*PROBLEM TO SOLVE*
In the passage on Python data-handling libraries, what syntax does the Narwhals compatibility layer use for working with most modern data libraries?

One of the most mature tools for handling data in Python is the NumPy library, which adds support for large, multi-dimensional arrays and matrices, as well as functions for performing vectorized mathematical operations on these arrays. NumPy is still widely used for numerical computations, but has mostly been superseded by other libraries for analysing general tabular data (data frames). One of these is Pandas, which is built on top of NumPy, but adds a lot of functionality that makes working with tabular data more convenient. Pandas is one of the most popular tools for data management in Python, but there are more modern alternatives that can provide additional benefits, such as Polars, PyArrow, Dask, DuckDB, and others. Finally, there is a compatibility layer called Narwhals that supports using most modern data libraries with a single syntax (a subset of the Polars API).

Polars pl

Section titled “Polars ”

Here we will focus on using the Polars library, as it is very fast, has an intuitive API, allows for out-of-core processing (doesn’t need to read in all the data at once), and makes parallelisation easy. As an added bonus, it is easy to go from Polars to Narwhals, if we ever need to work with another data library.

*GIVEN INFORMATION*
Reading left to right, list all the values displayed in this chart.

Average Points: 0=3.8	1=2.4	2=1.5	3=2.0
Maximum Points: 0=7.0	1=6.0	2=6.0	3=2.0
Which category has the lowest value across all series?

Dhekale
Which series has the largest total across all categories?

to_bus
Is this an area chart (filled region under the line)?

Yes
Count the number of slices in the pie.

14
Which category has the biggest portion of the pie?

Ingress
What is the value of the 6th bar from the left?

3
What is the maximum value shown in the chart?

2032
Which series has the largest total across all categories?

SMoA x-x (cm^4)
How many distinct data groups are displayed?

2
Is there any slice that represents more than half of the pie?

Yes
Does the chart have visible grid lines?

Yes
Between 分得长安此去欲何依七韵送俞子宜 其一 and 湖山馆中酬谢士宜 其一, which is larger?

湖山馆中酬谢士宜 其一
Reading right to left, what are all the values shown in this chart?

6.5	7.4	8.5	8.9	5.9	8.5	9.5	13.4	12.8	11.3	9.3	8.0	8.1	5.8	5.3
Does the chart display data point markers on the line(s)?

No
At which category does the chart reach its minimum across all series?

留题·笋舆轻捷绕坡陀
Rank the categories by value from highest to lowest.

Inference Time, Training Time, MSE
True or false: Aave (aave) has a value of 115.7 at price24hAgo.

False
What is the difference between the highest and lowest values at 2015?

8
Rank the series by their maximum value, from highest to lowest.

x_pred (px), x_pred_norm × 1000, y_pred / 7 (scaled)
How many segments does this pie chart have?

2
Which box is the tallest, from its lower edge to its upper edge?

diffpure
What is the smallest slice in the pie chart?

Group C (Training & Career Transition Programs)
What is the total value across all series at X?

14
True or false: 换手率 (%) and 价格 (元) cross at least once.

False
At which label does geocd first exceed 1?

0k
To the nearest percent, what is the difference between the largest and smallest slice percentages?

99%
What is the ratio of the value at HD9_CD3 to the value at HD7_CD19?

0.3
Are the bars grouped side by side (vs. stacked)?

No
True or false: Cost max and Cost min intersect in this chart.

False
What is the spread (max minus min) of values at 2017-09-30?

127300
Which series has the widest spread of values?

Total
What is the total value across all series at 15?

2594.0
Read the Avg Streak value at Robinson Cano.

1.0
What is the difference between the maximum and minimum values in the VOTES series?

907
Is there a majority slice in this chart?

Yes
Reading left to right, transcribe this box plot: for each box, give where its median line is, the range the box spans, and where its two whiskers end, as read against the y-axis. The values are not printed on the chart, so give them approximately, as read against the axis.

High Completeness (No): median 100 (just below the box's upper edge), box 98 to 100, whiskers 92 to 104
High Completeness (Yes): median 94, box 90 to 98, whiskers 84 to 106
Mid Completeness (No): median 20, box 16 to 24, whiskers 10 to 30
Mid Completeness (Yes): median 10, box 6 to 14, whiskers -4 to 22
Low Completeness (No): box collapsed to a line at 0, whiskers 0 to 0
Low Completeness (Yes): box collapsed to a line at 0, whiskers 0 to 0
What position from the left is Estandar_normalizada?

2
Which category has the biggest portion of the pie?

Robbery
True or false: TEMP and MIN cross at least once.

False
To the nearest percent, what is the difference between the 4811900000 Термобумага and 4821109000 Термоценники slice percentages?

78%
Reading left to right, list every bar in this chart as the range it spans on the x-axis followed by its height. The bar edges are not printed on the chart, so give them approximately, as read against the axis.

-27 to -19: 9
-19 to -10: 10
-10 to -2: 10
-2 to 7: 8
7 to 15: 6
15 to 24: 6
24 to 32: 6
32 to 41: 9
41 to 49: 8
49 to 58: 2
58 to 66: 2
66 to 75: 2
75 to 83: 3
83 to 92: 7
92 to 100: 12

*SOLUTION TO THIS PROBLEM*
A subset of the Polars API.